### PROBLEM DETAILS
Update the items from the line that contains "pose: elev=163.3 azim=281.0" through the end of the items by replacing "pose" with "camera", leaving everything else unchanged.

** Start of INPUT **

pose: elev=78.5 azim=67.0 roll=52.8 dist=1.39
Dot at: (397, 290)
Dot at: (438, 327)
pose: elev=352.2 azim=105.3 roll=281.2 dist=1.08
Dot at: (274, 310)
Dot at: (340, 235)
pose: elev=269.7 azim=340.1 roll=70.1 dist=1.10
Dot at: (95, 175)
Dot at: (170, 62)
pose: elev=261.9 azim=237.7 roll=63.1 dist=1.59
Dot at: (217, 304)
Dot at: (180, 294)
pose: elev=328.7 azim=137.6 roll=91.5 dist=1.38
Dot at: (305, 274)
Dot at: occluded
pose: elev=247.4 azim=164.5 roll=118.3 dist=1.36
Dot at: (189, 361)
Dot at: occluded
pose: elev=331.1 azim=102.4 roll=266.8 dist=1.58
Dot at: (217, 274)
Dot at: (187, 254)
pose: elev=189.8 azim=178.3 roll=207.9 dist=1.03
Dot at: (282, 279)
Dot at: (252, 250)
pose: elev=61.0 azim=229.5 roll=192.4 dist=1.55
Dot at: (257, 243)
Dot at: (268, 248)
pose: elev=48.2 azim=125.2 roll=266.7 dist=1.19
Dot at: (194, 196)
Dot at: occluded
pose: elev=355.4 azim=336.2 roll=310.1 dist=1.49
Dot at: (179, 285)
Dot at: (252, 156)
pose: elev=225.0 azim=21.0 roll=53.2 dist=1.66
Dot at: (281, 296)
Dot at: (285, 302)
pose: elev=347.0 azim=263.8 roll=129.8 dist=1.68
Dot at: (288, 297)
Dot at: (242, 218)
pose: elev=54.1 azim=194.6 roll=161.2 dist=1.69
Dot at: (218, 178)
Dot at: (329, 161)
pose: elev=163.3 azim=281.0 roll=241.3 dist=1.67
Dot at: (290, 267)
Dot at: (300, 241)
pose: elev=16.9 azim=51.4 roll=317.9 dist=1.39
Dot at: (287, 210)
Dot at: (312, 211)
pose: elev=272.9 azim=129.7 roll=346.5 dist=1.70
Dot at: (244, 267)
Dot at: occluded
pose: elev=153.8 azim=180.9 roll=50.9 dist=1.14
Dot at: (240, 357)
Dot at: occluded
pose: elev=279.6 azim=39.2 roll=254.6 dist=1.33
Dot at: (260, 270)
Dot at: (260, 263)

** End of INPUT **

### REPLY
camera: elev=163.3 azim=281.0 roll=241.3 dist=1.67
Dot at: (290, 267)
Dot at: (300, 241)
camera: elev=16.9 azim=51.4 roll=317.9 dist=1.39
Dot at: (287, 210)
Dot at: (312, 211)
camera: elev=272.9 azim=129.7 roll=346.5 dist=1.70
Dot at: (244, 267)
Dot at: occluded
camera: elev=153.8 azim=180.9 roll=50.9 dist=1.14
Dot at: (240, 357)
Dot at: occluded
camera: elev=279.6 azim=39.2 roll=254.6 dist=1.33
Dot at: (260, 270)
Dot at: (260, 263)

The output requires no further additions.